Le premier budget, le plus important, est celui de la Commune. C’est sur celui-ci que sont imputées les dépenses courantes nécessaires au fonctionnement de la Commune, y compris les salaires des agents, ainsi que les dépenses d’investissement. Il est alimenté par cinq types de recettes :
- Les produits générés par le domaine public et privé de la Commune et la facturation de services :
Cela va de la vente de bois à la facturation des repas de la cantine en passant par les loyers des immeubles et les redevances reçues au titre de l’utilisation des biens et des équipements de la Commune - La fiscalité locale :
C’est la taxe foncière et la taxe d’habitation sur les résidences secondaires, dont les taux n’ont pas augmenté depuis de nombreuses années ; depuis que les communautés de communes perçoivent la fiscalité professionnelle, la Commune reçoit une compensation versée par la CCAVM (qui est figée depuis 2017). - Les subventions :
Elles sont de deux types : celles pour le fonctionnement, qui sont en quasi-totalité versées par l’État par le biais de la Dotation globale de fonctionnement ; celles pour l’investissement versées par l’Etat (DETR, DSIL, DGD, Fonds vert,…) et par la Région et le Conseil départemental au travers de leurs règlements respectifs d’intervention. - Les reversements :
Il s’agit par exemple des paiements versés par d’autres organismes, comme la Communauté de communes, pour des fonctions d’animation du territoire imputées sur le budget de la Commune (Maison France services, agence postale, moyens humains et logistiques mis à disposition du centre de loisirs, etc.) - Les recettes exceptionnelles :
Les dons et legs, les dégrèvements, etc.
À la différence de l’État, les communes, comme toutes les collectivités locales, ont l’obligation de voter leur budget en équilibre et ne peuvent pas recourir à l’emprunt pour financer leur fonctionnement. Autre différence importante avec l’État : elles ont aussi l’obligation de rembourser leur dette avec leurs fonds propres. Cela signifie qu’elles doivent, au terme de chaque année, dégager un excédent de fonctionnement pour leur permettre de rembourser la dette. Le remboursement de la dette de Châtel-Censoir représente environ 50 000 € par an.

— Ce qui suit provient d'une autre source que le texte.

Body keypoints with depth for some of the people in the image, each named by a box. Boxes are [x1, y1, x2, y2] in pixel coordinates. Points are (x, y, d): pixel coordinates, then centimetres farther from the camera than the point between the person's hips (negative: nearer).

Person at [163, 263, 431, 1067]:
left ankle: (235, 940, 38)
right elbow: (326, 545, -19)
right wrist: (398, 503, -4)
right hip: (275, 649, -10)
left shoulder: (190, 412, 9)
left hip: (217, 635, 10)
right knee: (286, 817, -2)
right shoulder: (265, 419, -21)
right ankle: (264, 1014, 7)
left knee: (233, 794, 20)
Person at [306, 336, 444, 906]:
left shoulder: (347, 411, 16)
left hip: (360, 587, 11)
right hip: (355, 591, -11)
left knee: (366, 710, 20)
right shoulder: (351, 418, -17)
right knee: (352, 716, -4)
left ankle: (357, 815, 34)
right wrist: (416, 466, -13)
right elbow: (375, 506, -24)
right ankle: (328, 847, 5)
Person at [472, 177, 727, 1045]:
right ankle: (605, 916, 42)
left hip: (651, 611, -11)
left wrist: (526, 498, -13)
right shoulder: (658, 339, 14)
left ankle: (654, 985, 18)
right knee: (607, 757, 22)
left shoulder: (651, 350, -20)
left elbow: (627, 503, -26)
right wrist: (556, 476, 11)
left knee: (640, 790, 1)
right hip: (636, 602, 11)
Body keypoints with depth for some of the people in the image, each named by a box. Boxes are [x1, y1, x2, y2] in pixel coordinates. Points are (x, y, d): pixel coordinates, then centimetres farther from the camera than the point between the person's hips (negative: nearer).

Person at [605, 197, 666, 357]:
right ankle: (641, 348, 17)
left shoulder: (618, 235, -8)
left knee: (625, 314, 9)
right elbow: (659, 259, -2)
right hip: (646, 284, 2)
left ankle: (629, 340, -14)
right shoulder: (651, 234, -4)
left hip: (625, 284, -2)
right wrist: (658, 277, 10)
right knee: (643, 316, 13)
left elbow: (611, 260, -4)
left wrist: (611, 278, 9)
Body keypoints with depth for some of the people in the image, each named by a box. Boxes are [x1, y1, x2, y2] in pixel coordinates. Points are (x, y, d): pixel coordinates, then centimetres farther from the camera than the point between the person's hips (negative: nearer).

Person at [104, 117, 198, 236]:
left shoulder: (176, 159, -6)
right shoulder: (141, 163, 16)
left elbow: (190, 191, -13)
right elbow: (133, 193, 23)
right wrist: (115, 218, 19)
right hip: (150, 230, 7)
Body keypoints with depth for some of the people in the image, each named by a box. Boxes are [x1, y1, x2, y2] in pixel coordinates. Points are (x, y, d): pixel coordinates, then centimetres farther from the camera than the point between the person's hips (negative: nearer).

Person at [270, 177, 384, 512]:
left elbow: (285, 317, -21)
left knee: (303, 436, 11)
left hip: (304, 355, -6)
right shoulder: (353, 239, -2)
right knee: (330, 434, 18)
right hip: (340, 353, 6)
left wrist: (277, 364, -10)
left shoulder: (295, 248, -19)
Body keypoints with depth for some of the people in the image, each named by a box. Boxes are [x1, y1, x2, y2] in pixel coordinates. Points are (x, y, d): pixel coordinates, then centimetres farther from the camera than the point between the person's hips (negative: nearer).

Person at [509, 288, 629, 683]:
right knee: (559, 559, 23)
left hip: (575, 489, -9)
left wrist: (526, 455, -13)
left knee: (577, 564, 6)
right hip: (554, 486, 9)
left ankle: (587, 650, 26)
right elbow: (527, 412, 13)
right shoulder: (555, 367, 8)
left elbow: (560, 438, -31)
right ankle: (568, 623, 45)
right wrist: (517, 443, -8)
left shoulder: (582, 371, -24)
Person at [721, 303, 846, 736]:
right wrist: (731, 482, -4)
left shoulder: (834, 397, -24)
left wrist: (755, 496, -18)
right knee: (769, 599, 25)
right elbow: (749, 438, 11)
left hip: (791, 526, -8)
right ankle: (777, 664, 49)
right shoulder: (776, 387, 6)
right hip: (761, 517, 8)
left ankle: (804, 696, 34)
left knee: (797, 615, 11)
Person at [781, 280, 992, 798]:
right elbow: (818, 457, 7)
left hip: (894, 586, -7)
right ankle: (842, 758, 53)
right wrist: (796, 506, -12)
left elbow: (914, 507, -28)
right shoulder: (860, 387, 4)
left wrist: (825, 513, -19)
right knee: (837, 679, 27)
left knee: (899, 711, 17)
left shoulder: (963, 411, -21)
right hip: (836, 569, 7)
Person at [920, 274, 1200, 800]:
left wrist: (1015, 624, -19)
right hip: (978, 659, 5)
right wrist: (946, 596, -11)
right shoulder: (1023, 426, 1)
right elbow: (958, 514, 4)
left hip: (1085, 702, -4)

Le fonctionnement de la Commune est assez stable et représente en moyenne 850 000 € à 900 000 € par an. Le poids des investissements lui est beaucoup plus variable selon les années, en fonction des études, travaux et aménagements réalisés. Ces derniers peuvent varier grandement d’une année à l’autre (exemples : 130 000 € en 2024 contre 50 000 € en 2022), ce qui fait un budget d’investissement oscillant de 100 000 € à 250 000 € selon les années, en intégrant le remboursement du capital de la dette qui est comptabilisé en section d’investissement*.
Le budget annuel de la Commune est donc de 1 million à 1,2 millions d’euros par an. À ce montant s’ajoutent les réserves de la Commune qui varient entre 350 000 € et 400 000 € selon les années. On peut donc dire que la Commune de Châtel-Censoir pèse entre 1,3 million à 1,6 million d’euros selon les ans.
Ce budget principal est complété par trois budgets annexes, dédiés à des services locaux spécialisés. Historiquement, il y a les deux budgets du service de l’eau et du service de l’assainissement. Depuis 2023 s’ajoute un troisième budget, dénommé « écotourisme », initialement créé pour porter l’opération de démolition du village vacances et l’avenir du site. Ce budget aura vocation à devenir le véhicule juridique et financier pour la gestion des équipements touristiques (site de l’ex VVF, camping, port).